Note to Self: Make This Title "Incredible Something"

The Guardian Weblog nicely follows up on my post of about the hidden messages in cartoons with one of its own.

"Nietzschean" and "Randian" are thrown about as if the writers have never actually encountered superheroes in popular culture before. Elsewhere in the Guardian, the piece tells us, Oliver Burkeman comes up with this remarkable analysis:
The Incredibles is positively Nietzschean. Some people are just better than other people, it seems to say, and their resentful inferiors ought not to try to suppress them, but to let them shine.

I actually prefer this message to the Forrest Gump one about how stupid people can get by if they are just nice. Or, well you know, the standard "clever people are not to be trusted and having a folksy intuition is better anyday" rubbish that movies often peddle. But, anyway...

Not having seen The Incredibles yet, but being familiar with the Pixar oeuvre, I imagine the message that Burkeman is willfully misunderstanding is more likely to be "Some people are just different to other people, it seems to say, and that others who are resentful of this ought to try not to be, but let them shine." Which I think is roughly the same without the loaded language.

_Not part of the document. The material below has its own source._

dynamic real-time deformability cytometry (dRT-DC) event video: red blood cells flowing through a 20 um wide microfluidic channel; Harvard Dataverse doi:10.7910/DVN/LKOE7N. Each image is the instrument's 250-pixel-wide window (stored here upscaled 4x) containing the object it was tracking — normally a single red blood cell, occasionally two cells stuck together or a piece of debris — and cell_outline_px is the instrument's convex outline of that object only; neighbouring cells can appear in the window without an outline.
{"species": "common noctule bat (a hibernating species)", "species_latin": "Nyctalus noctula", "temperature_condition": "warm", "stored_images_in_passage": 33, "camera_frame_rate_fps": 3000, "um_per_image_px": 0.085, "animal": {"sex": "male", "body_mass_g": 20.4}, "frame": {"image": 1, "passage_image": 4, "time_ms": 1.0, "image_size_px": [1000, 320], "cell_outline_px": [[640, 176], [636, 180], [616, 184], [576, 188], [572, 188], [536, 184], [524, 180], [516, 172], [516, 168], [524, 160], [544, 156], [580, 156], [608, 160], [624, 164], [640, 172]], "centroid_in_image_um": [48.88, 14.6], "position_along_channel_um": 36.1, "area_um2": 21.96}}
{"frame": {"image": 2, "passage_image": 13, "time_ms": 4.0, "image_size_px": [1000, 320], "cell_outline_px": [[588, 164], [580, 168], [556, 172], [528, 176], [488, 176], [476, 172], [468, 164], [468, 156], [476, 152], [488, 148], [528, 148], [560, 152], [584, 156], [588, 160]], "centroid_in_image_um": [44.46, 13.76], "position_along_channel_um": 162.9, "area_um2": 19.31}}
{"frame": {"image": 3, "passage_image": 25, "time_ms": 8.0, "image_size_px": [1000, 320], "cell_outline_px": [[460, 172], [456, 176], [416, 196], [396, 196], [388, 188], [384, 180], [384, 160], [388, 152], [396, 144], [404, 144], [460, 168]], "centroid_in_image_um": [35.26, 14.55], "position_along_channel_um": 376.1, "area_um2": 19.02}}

Perhaps what should be read into all these is that over-analysing The Incredibles is a great way to fill space in newspapers. And, strangely to get Americans apologising for themselves. I mean, I know where this comes from:
"I am an honest-to-god liberal, left-wing resident of Idaho, a state where GW got 91 percent of the vote. Let us not forget that slightly less than half the United States went with Kerry in the election, so not all of us are drooling slobs. A lot of us are, granted . . . I like the Guardian because it is not reverent of our rickety American institutions, especially the rotten presidency."

But I'm not sure it's needed when fitting yourself into a discussion about a popular film. Or maybe it is:

"I'm a left leaning Englishman living in Austria, a place where the FPÖ got 30% of the vote. I don't drool but I am, occasionally, a slob. I like The Guardian because I grew up reading it. This probably explains why I'm often compelled to watch, and mostly enjoy, cheesy action movies starring The Rock."